Il buio a mezzogiorno sulla strada
Sono entrati uno dopo l’altro, i feretri dei tre ciclisti, dei tre amici morti nel tragico incidente di giovedì 14 luglio a Braccagni. Roberto Seripa, Nilo Naldini, Tony Panico forse per la prima volta si sono trovati uno accanto all’altro nella Cattedrale di Grosseto che lunedì 18 luglio non ce la faceva a contenere il dolore di chi ha dovuto dire addio troppo presto ai tre ciclisti. Le lacrime e i singhiozzi dei familiari, gli abbracci e le carezze si sono concentrate nelle prime file di panche.
Poi, dietro, gli amici, i colleghi, i ciclisti, le persone con le quali i tre amici condividevano le loro passioni. Nessun rumore, durante la celebrazione, tranne quello, continuo e costante dei ventagli che servivano quasi più ad asciugare gli occhi dalle lacrime che per fare fresco.
Rose rosse sul coperchio della bara di Seripa, fiori colorati su quello di Naldini, due maglie dell’US Grosseto, la sciarpa dei tifosi e il giubbino dell’Humanitas su quello di Panico: intorno a loro, le note della sonata n°2 in Si bemolle minore di Chopin.
«Tiriamo fuori la fede cristiana che abbiamo dentro di noi – ha esortato subito il vescovo Giovanni Roncari – Ognuno ne avrà una propria alla quale attingere. Ora è il momento giusto per farlo». Poi il Vangelo di Luca e la rivelazione della resurrezione, quando, tre giorni dopo la morte di Gesù, gli apostoli trovarono la pietra del santo sepolcro spostato e nessun corpo dentro. «Quel buio a mezzogiorno che si legge nel Vangelo – ha detto il Vescovo – lo hanno trovato i nostri amici durante un bellissimo momento di ricreazione. Il perché non lo sapremo mai. Possiamo soltanto oggi rendere gloria a Dio per qualche opera buona. Tutti potete trovare un motivo per ringraziare il Signore per la loro vita. Il fatto che li abbiate conosciuti, che abbiate condiviso con loro tre un pezzo di questo viaggio è un motivo per rendere grazie. È buono, è bello, è dignitoso. Ora dobbiamo trovare dentro di noi il motivo di vivere».
In migliaia per l’ultimo saluto ai tre amici
Due ali di volontari delle associazioni, subito fuori dal Duomo, hanno circondato la piazza e i tre carro funebri come se si trattasse di un abbraccio. Quando le bare hanno varcato, una dietro l’altra, il portone della Cattedrale, le sirene delle ambulanze hanno cominciato a suonare.
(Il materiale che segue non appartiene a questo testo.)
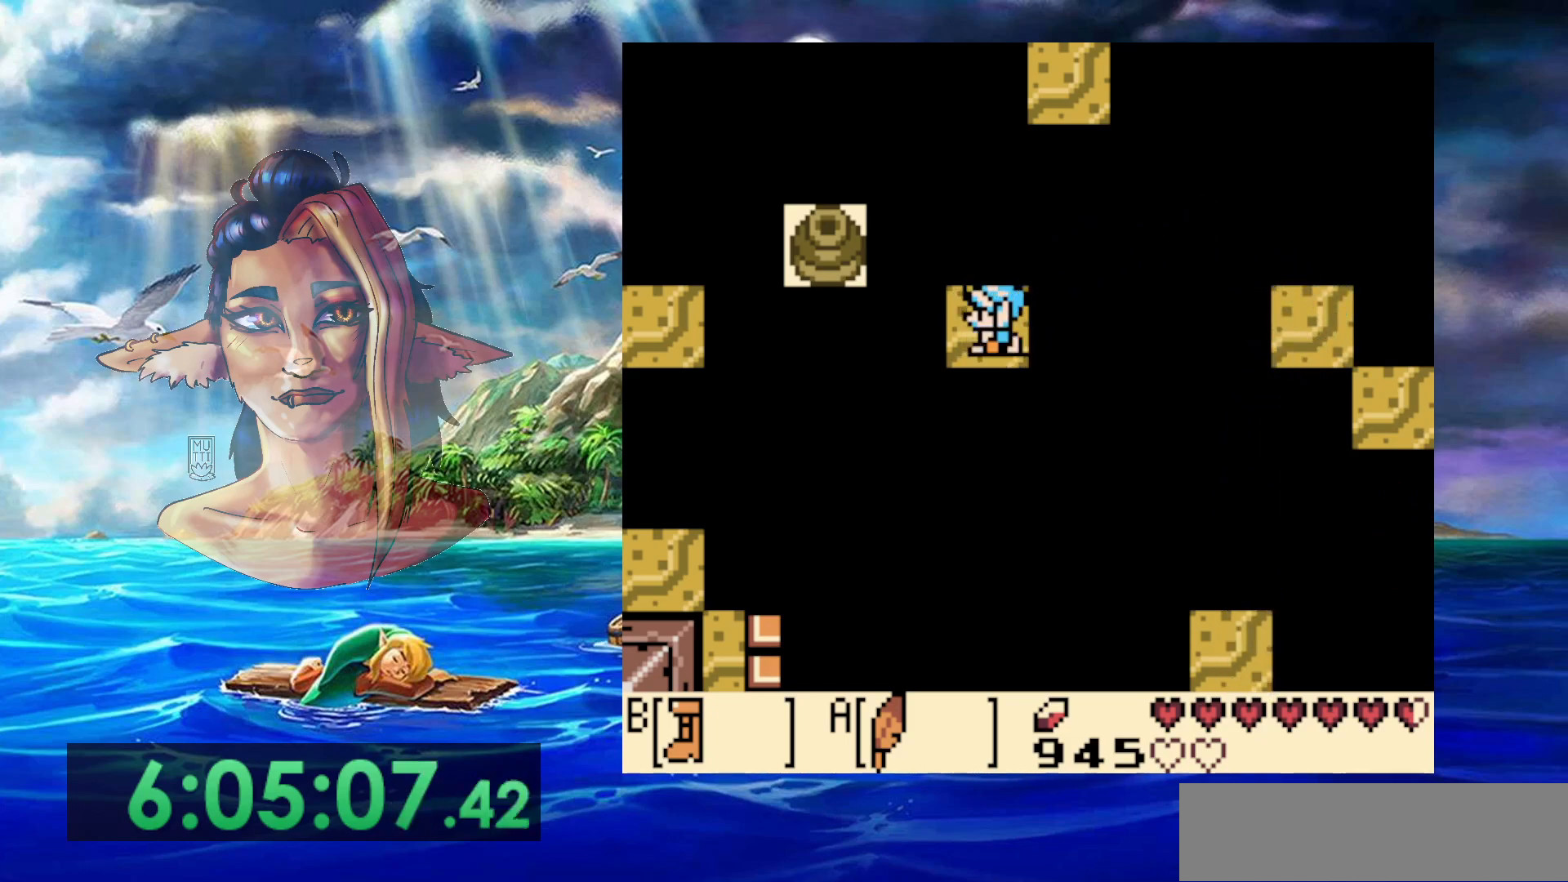
{"dt_ms": 500, "buttons": ["A", "B"], "events": [[183, "A", "down"]]}
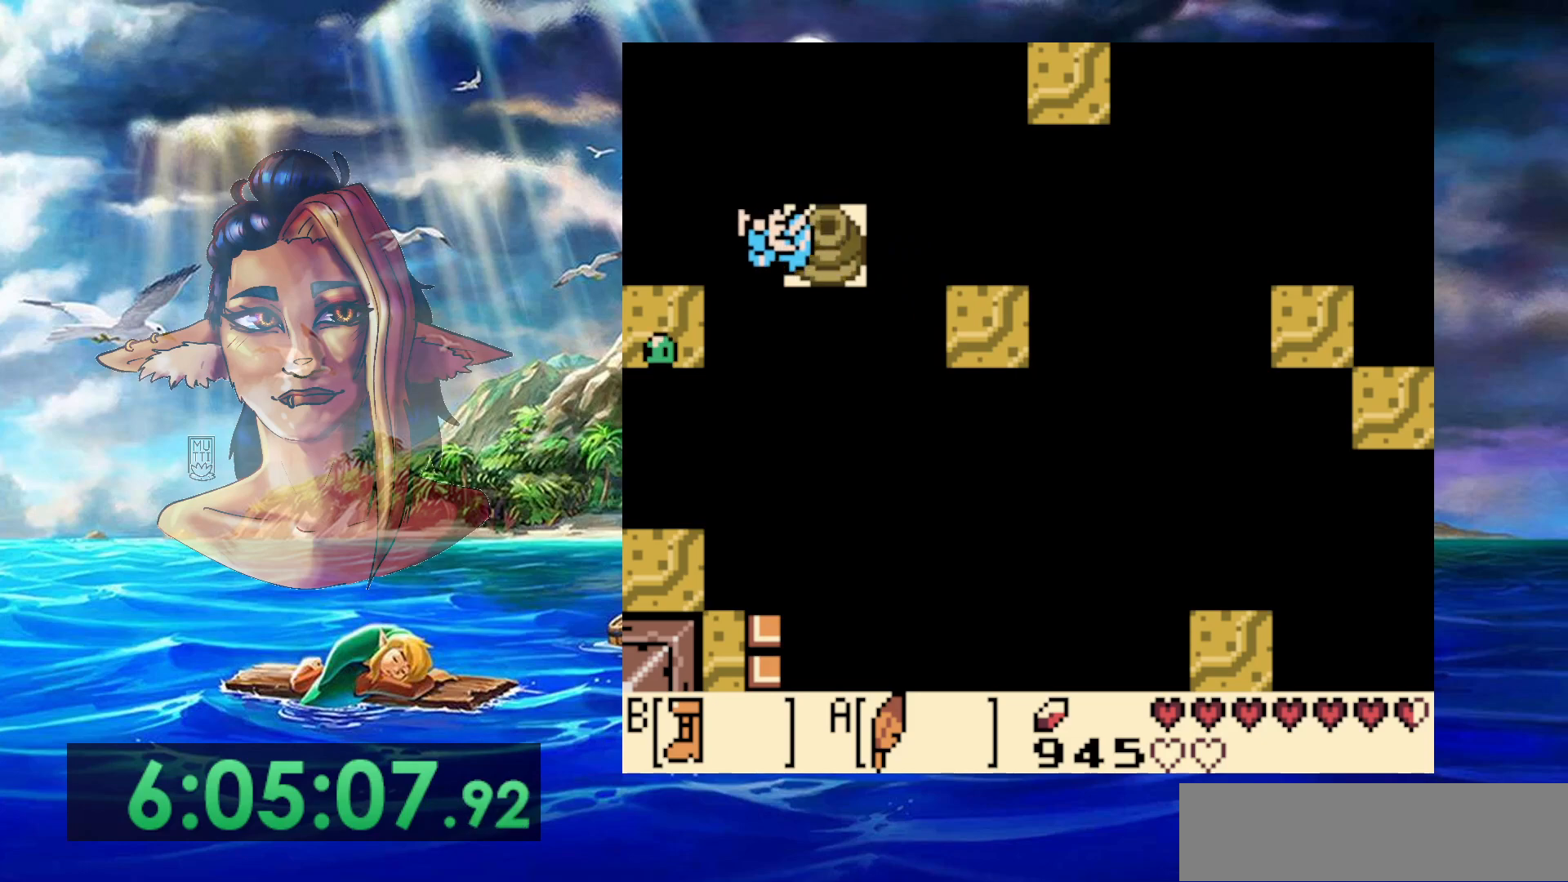
{"dt_ms": 500, "buttons": ["DPAD_LEFT"], "events": [[83, "DPAD_LEFT", "down"], [100, "A", "up"], [100, "B", "up"]]}
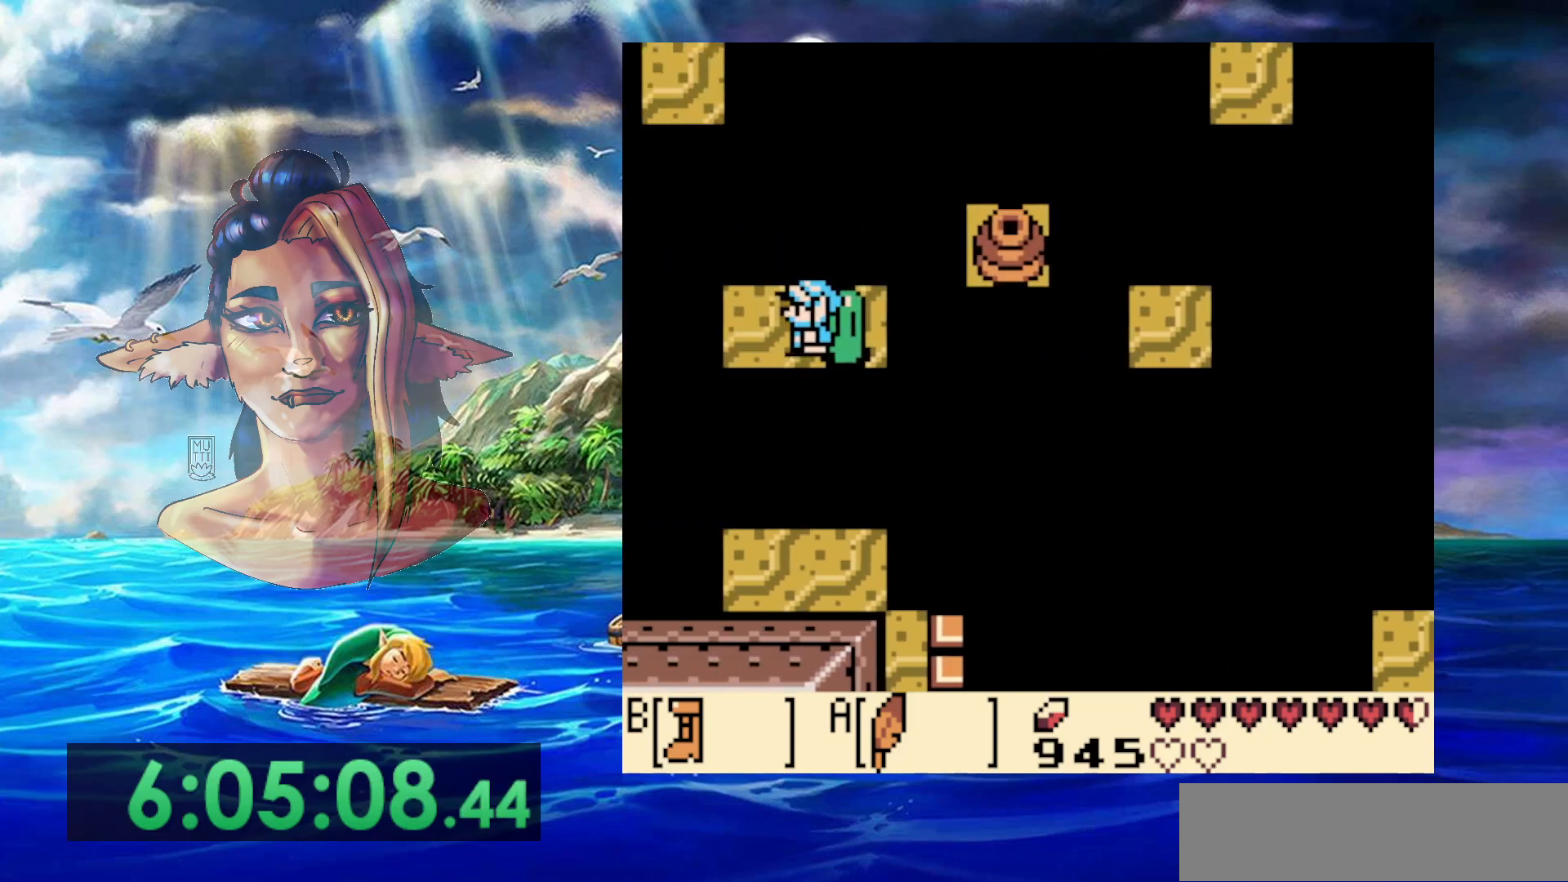
{"dt_ms": 500, "buttons": [], "events": [[17, "DPAD_LEFT", "up"]]}
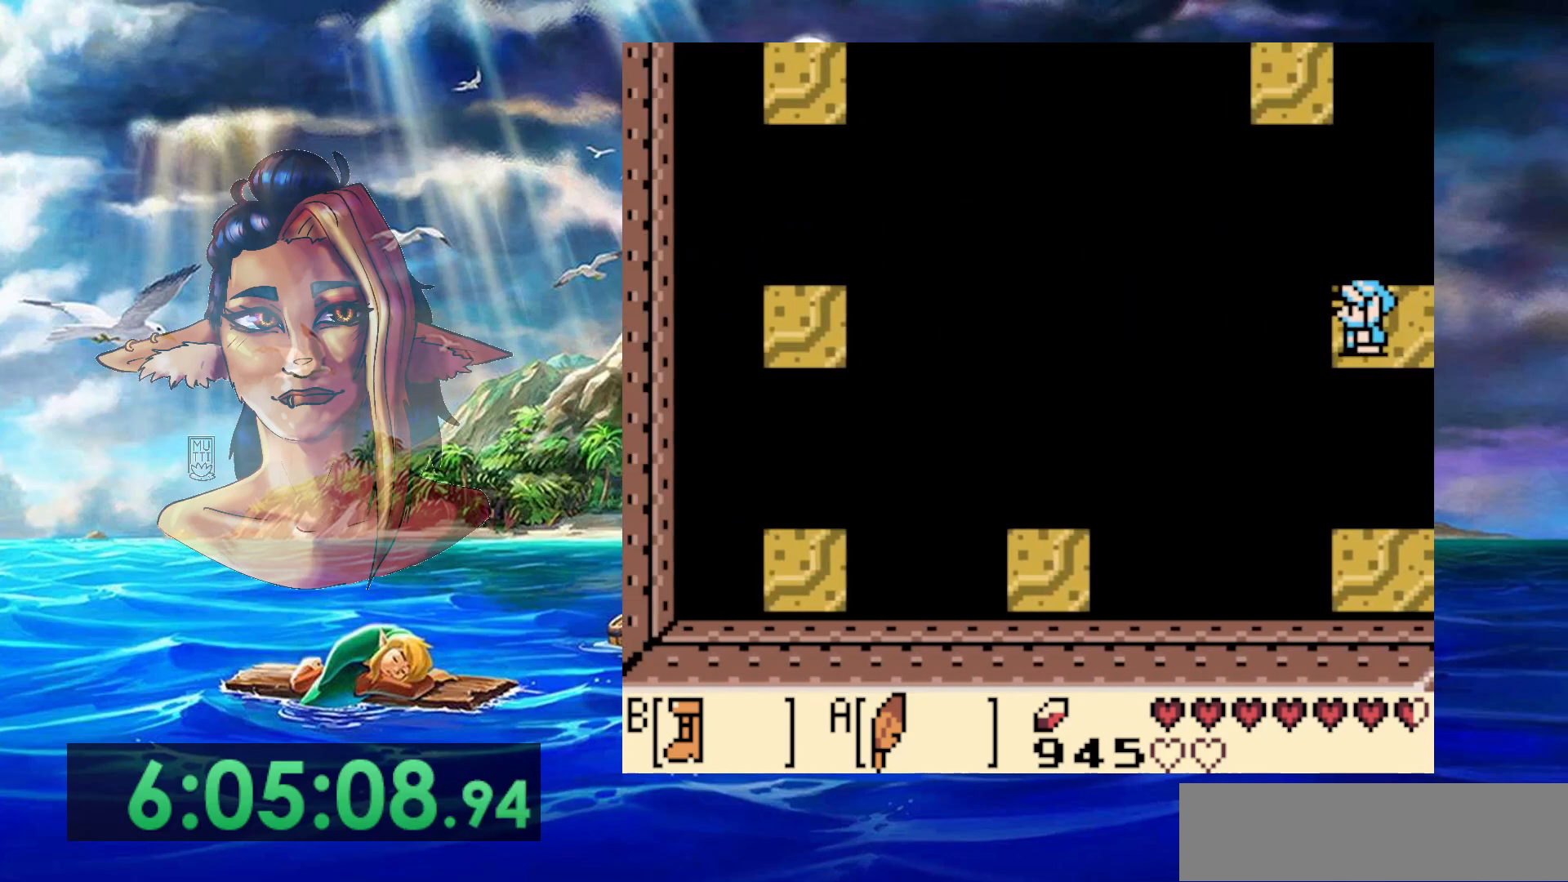
{"dt_ms": 500, "buttons": [], "events": []}
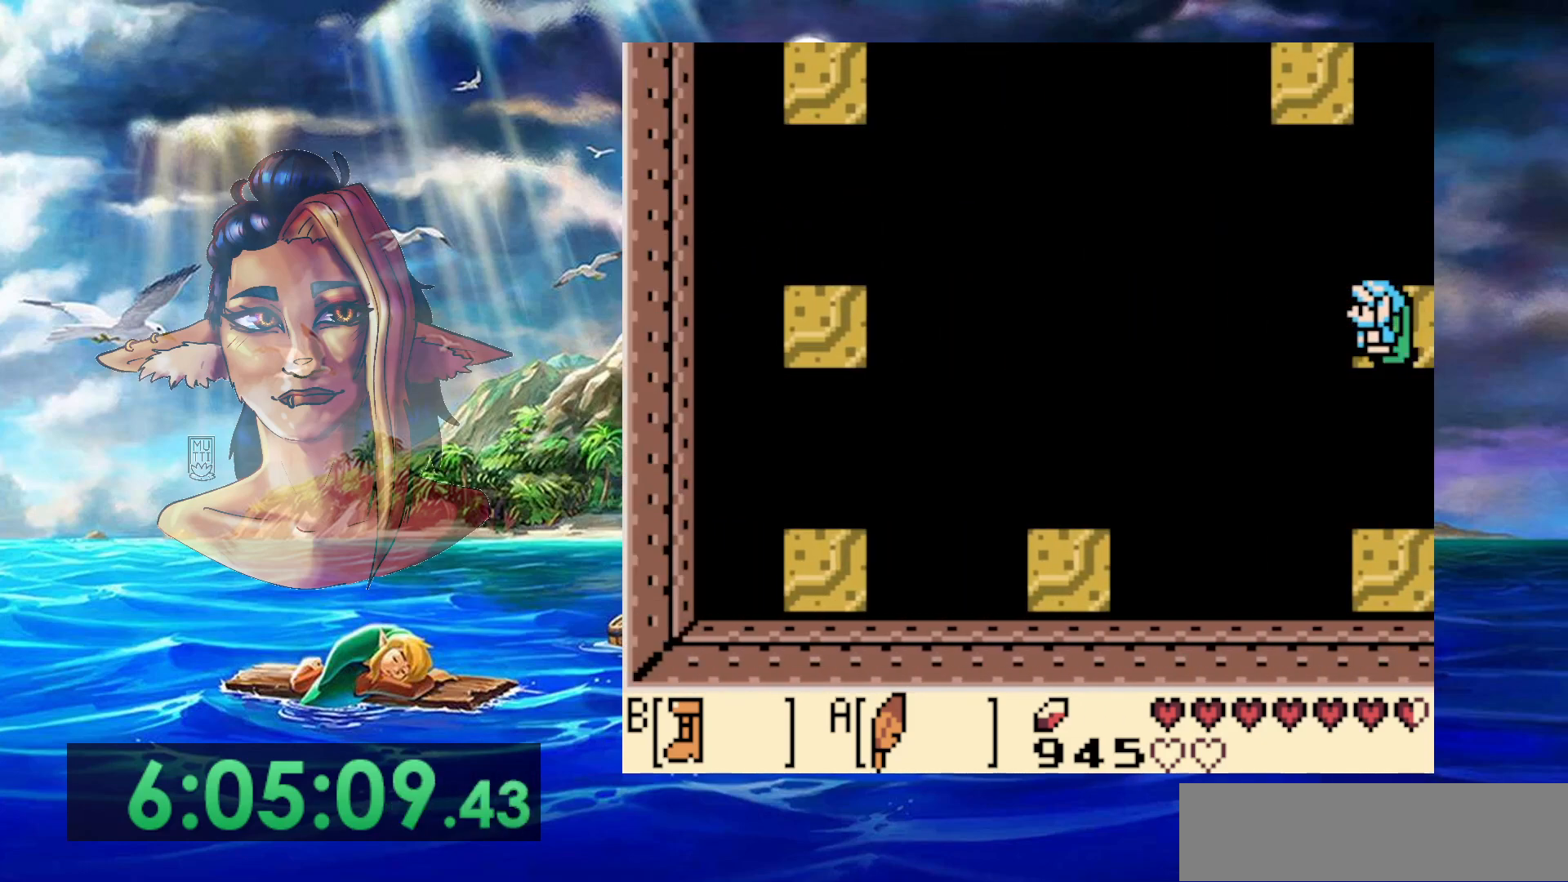
{"dt_ms": 500, "buttons": [], "events": []}
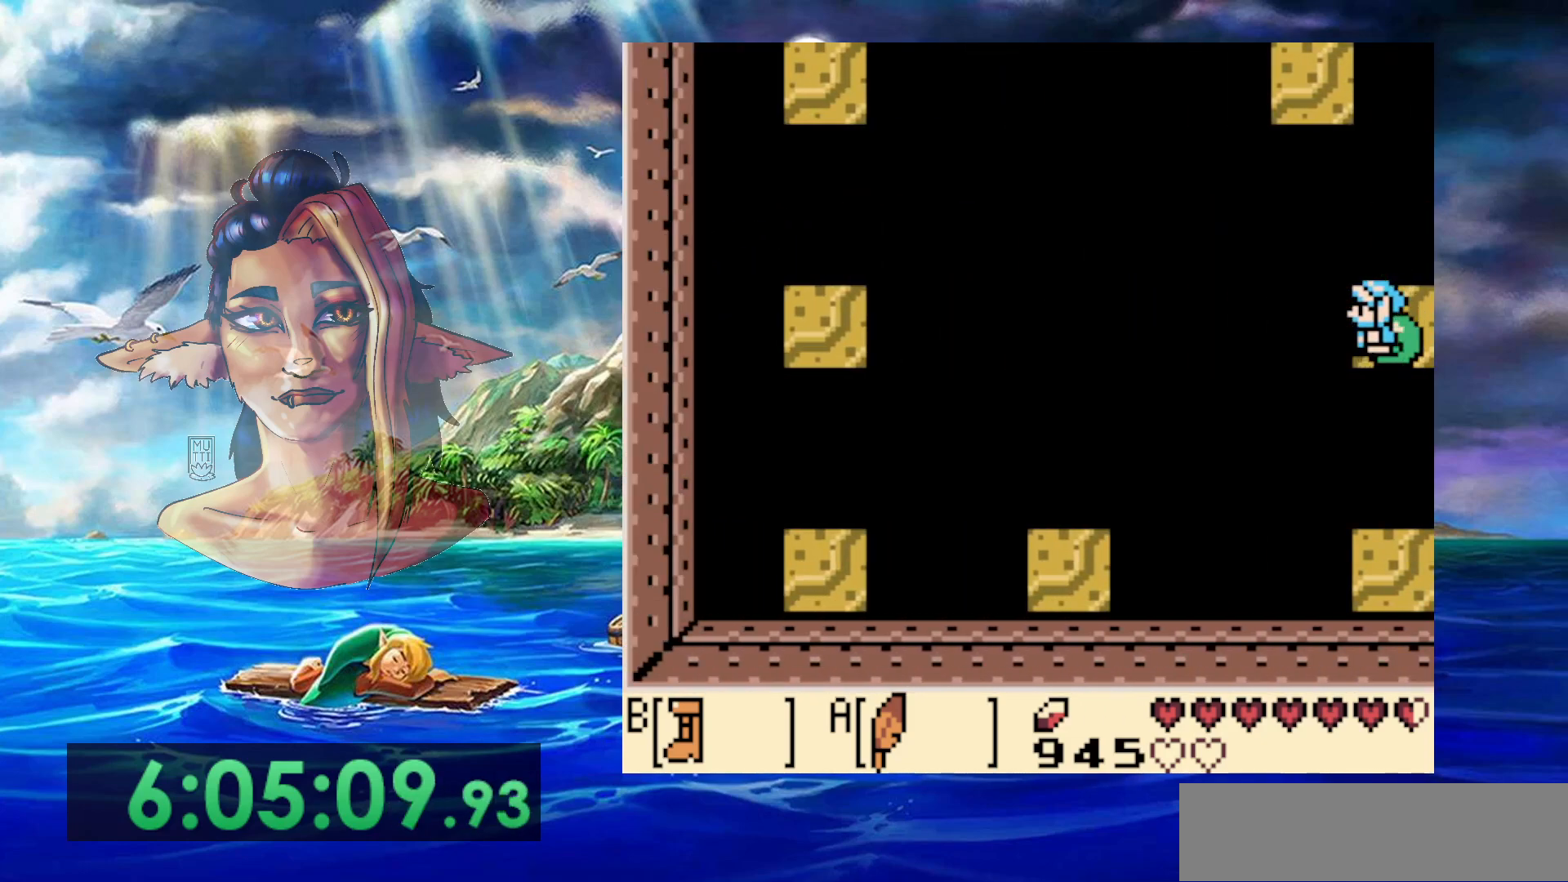
{"dt_ms": 500, "buttons": ["A", "DPAD_DOWN"], "events": [[50, "DPAD_UP", "down"], [117, "DPAD_UP", "up"], [317, "DPAD_DOWN", "down"], [417, "A", "down"]]}
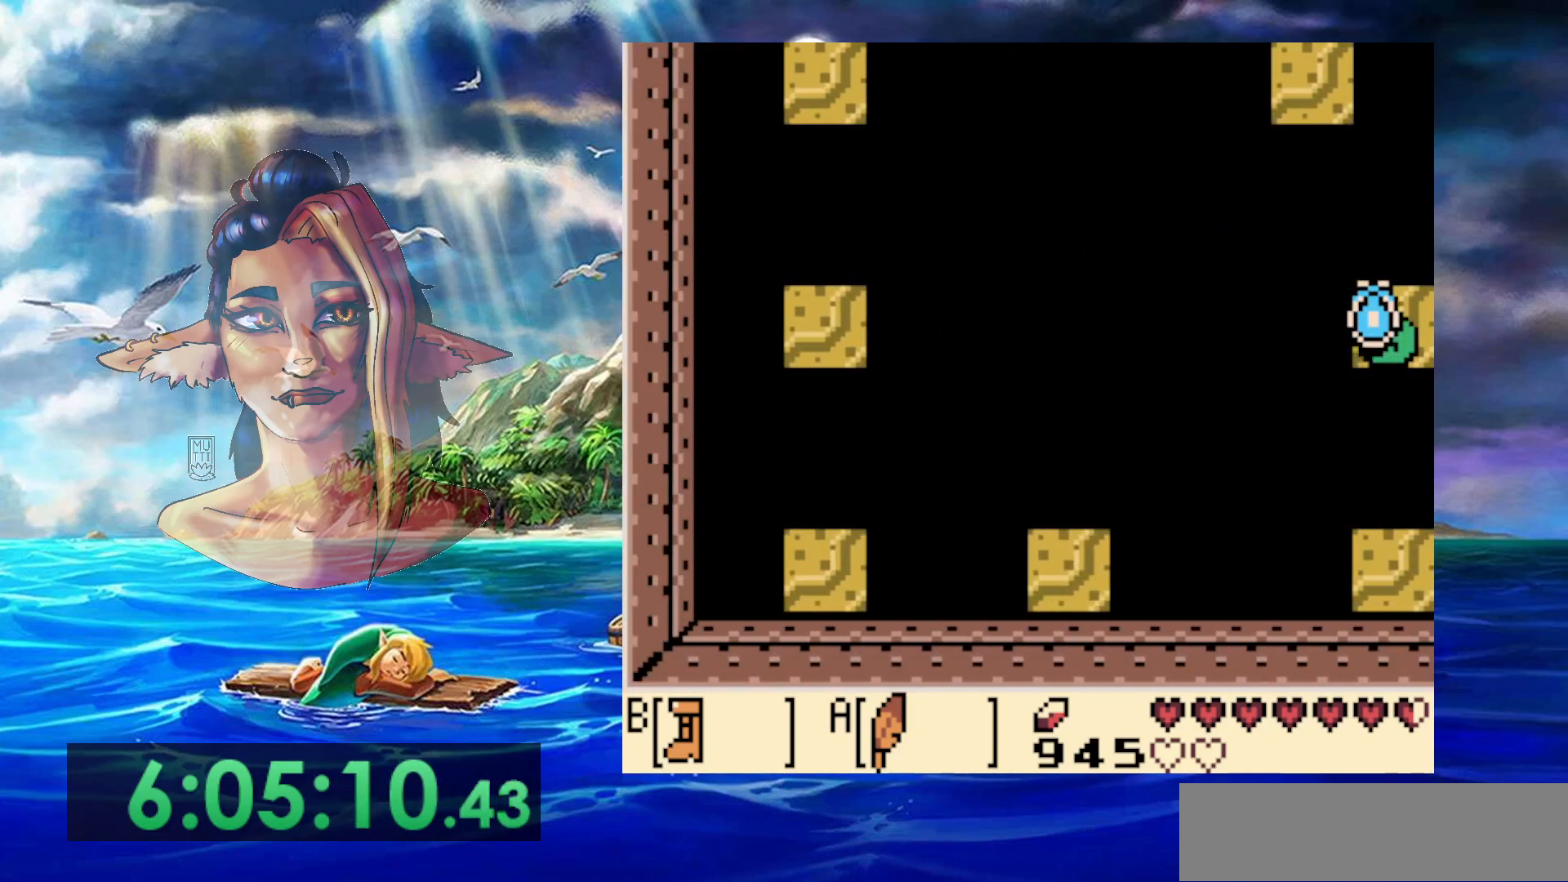
{"dt_ms": 500, "buttons": ["A", "DPAD_DOWN"], "events": []}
Chi aveva trattenuto le lacrime fino a quel momento, è scoppiato in un pianto liberatorio che si è trasformato in un attimo in un grande applauso. Un rumore, quello del battito delle mani delle centinaia di persone che erano in piazza che sembrava voler mandare un messaggio a Roberto, ad Antonio, a Nilo: siete e resterete sempre con noi.
Poi, uno dopo l’altro, le auto delle agenzie di onoranze funebri, sono sfilate via lasciando in piazza soltanto il dolore, la disperazione e il ricordo.
Il pensiero rivolto a De Nunzio
La folla commossa che lunedì 18 luglio si è fermata per salutare i tre amici non si è dimenticata di chi ancora oggi lotta tra la vita e la morte nel reparto di Rianimazione dell’ospedale di Careggi a Firenze.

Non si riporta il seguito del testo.